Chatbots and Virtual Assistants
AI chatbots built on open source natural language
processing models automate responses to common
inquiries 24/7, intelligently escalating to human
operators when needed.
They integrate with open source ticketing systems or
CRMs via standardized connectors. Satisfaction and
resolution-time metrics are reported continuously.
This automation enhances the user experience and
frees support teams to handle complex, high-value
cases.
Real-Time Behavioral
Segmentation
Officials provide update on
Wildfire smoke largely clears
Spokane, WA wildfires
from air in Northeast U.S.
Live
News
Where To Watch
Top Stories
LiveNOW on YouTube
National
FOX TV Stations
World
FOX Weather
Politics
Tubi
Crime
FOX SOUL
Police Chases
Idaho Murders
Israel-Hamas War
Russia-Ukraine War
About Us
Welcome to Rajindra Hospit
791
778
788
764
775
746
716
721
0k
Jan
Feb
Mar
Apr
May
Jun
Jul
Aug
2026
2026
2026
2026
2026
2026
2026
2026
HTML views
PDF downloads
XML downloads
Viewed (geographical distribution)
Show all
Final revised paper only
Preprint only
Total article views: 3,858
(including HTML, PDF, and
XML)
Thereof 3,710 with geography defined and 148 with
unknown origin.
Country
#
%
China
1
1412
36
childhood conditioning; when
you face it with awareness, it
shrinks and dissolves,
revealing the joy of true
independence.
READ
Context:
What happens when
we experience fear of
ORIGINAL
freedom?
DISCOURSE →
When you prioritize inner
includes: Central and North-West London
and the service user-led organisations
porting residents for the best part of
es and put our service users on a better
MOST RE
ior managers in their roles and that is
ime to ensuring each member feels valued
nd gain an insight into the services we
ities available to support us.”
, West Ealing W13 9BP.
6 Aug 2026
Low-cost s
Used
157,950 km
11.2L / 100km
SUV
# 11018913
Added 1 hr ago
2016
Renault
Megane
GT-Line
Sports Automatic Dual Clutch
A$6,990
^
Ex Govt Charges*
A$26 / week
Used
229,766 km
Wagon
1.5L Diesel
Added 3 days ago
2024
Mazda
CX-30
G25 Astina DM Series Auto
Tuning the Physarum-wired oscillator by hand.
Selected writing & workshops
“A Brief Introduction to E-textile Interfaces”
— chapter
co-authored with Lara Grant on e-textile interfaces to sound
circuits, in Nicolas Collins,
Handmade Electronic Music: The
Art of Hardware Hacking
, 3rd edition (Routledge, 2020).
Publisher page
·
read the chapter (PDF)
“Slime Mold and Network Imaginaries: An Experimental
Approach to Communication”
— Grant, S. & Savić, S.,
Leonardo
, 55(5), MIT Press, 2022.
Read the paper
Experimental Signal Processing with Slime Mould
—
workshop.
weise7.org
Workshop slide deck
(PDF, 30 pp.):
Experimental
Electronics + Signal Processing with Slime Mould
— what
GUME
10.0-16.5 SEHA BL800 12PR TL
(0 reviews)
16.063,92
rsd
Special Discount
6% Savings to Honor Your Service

########

◆ Brief ◆
Reproduce every line of the records above word for word.

◆ Result for this task ◆
Chatbots and Virtual Assistants
AI chatbots built on open source natural language
processing models automate responses to common
inquiries 24/7, intelligently escalating to human
operators when needed.
They integrate with open source ticketing systems or
CRMs via standardized connectors. Satisfaction and
resolution-time metrics are reported continuously.
This automation enhances the user experience and
frees support teams to handle complex, high-value
cases.
Real-Time Behavioral
Segmentation
Officials provide update on
Wildfire smoke largely clears
Spokane, WA wildfires
from air in Northeast U.S.
Live
News
Where To Watch
Top Stories
LiveNOW on YouTube
National
FOX TV Stations
World
FOX Weather
Politics
Tubi
Crime
FOX SOUL
Police Chases
Idaho Murders
Israel-Hamas War
Russia-Ukraine War
About Us
Welcome to Rajindra Hospit
791
778
788
764
775
746
716
721
0k
Jan
Feb
Mar
Apr
May
Jun
Jul
Aug
2026
2026
2026
2026
2026
2026
2026
2026
HTML views
PDF downloads
XML downloads
Viewed (geographical distribution)
Show all
Final revised paper only
Preprint only
Total article views: 3,858
(including HTML, PDF, and
XML)
Thereof 3,710 with geography defined and 148 with
unknown origin.
Country
#
%
China
1
1412
36
childhood conditioning; when
you face it with awareness, it
shrinks and dissolves,
revealing the joy of true
independence.
READ
Context:
What happens when
we experience fear of
ORIGINAL
freedom?
DISCOURSE →
When you prioritize inner
includes: Central and North-West London
and the service user-led organisations
porting residents for the best part of
es and put our service users on a better
MOST RE
ior managers in their roles and that is
ime to ensuring each member feels valued
nd gain an insight into the services we
ities available to support us.”
, West Ealing W13 9BP.
6 Aug 2026
Low-cost s
Used
157,950 km
11.2L / 100km
SUV
# 11018913
Added 1 hr ago
2016
Renault
Megane
GT-Line
Sports Automatic Dual Clutch
A$6,990
^
Ex Govt Charges*
A$26 / week
Used
229,766 km
Wagon
1.5L Diesel
Added 3 days ago
2024
Mazda
CX-30
G25 Astina DM Series Auto
Tuning the Physarum-wired oscillator by hand.
Selected writing & workshops
“A Brief Introduction to E-textile Interfaces”
— chapter
co-authored with Lara Grant on e-textile interfaces to sound
circuits, in Nicolas Collins,
Handmade Electronic Music: The
Art of Hardware Hacking
, 3rd edition (Routledge, 2020).
Publisher page
·
read the chapter (PDF)
“Slime Mold and Network Imaginaries: An Experimental
Approach to Communication”
— Grant, S. & Savić, S.,
Leonardo
, 55(5), MIT Press, 2022.
Read the paper
Experimental Signal Processing with Slime Mould
—
workshop.
weise7.org
Workshop slide deck
(PDF, 30 pp.):
Experimental
Electronics + Signal Processing with Slime Mould
— what
GUME
10.0-16.5 SEHA BL800 12PR TL
(0 reviews)
16.063,92
rsd
Special Discount
6% Savings to Honor Your Service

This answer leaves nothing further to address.